Medal awarded to Peter Jones by King William IV, which it was customary to receive for Indian chiefs in Upper Canada

In 1829, the Mississaugas of the Credit Mission elected Jones one of their three chiefs, replacing the recently deceased John Cameron.[41] His election was influenced by his mastery of English; he was one of the few members of the band who could deal with missionaries and the provincial government. Jones continued his missionary work to other Indian bands of Upper Canada, converting many of the Mississaugas at Rice Lake and at the Muncey Mission, as well as Ojibwas around Lake Simcoe and the eastern shore of Lake Huron. Along with his brother John, Jones began translating the Bible into Ojibwa.[17][42]

First British tour

Also in 1829, Jones embarked on a tour of the northern United States with Reverend William Case and several Indian converts to raise money for the Methodist missions in Upper Canada.[17] The tour raised £600, thirty percent of the Methodist Church's annual expenditures across British North America.[43] After his return to Upper Canada, the year's annual Methodist conference named Jones "A Missionary to the Indian Tribes" on Case's urging.[24] The 1830 conference gave him the same appointment.

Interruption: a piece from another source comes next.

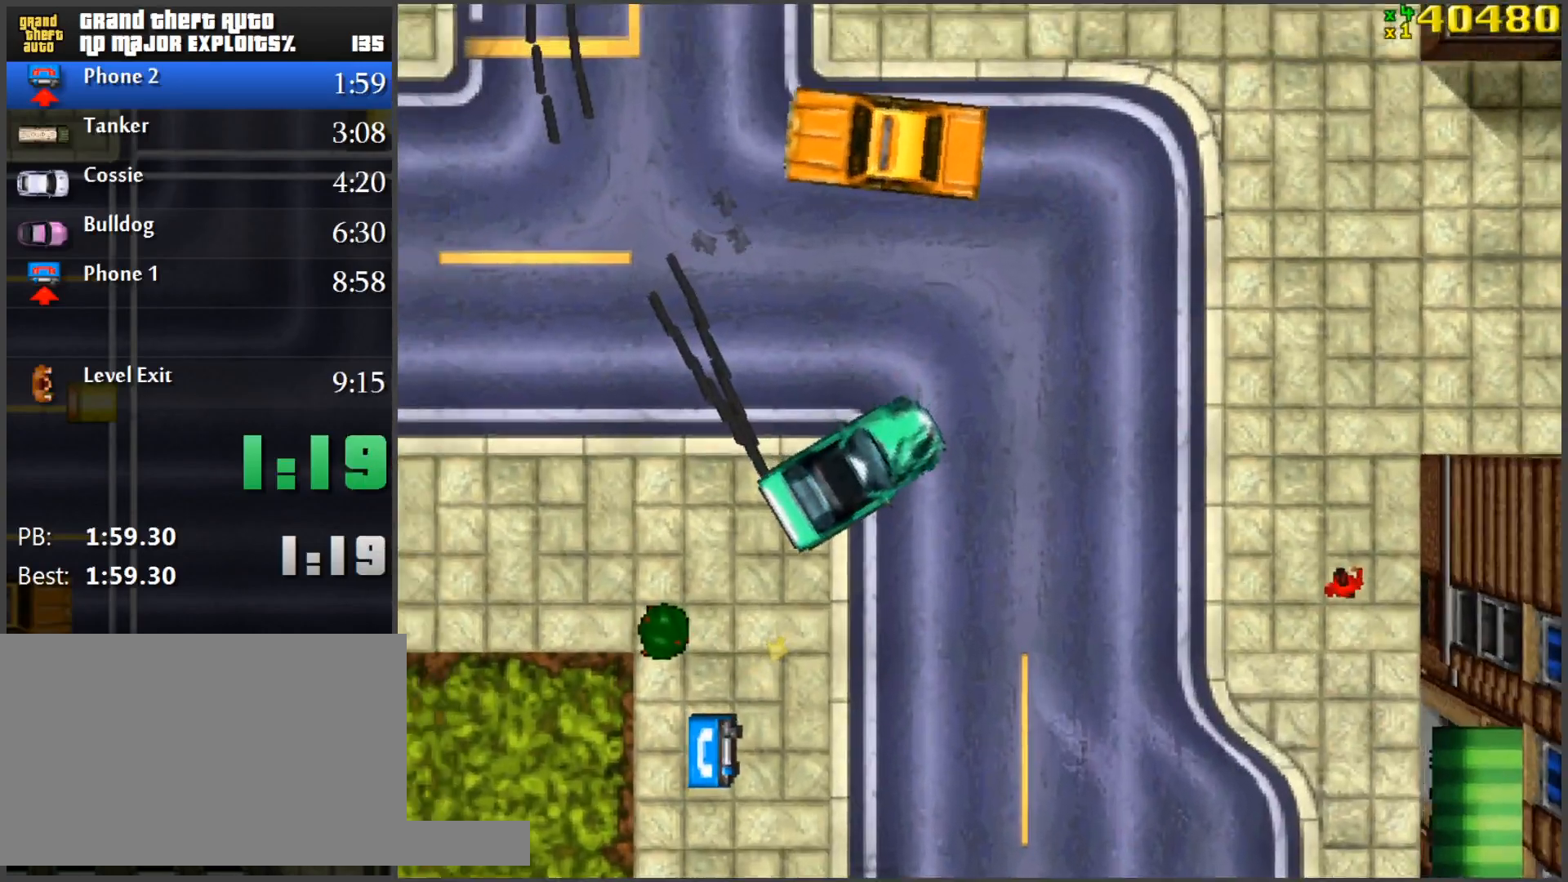
{"keys": ["a", "s"], "mouse": [], "events": [[33, "d", "up"], [84, "a", "down"], [84, "w", "down"], [367, "w", "up"], [501, "s", "down"]]}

He was also ordained as a deacon then.[44] Upper Canada's Methodists were in desperate need of money by 1831; that spring the church had been unable to pay all the salaries owed.[45] To raise money for the church, Jones travelled with George Ryerson to the United Kingdom that spring where he gave more than sixty sermons and one hundred speeches which raised more than £1000. These sermons were also held with Jones in Indian attire, which combined with his Indian name created curiosity and filled the halls, with four or five thousand attendees at his sermon for the London Missionary Society's anniversary.[46] Jones met with a number of prominent Englishmen, including James Cowles Prichard, who treated him when he fell ill in June 1831, as well as Methodist leaders such as Adam Clarke, Hannah More and Richard Watson.[47] This tour created significant public interest, and Jones met with King William IV on April 5, 1832, shortly before his return to Upper Canada.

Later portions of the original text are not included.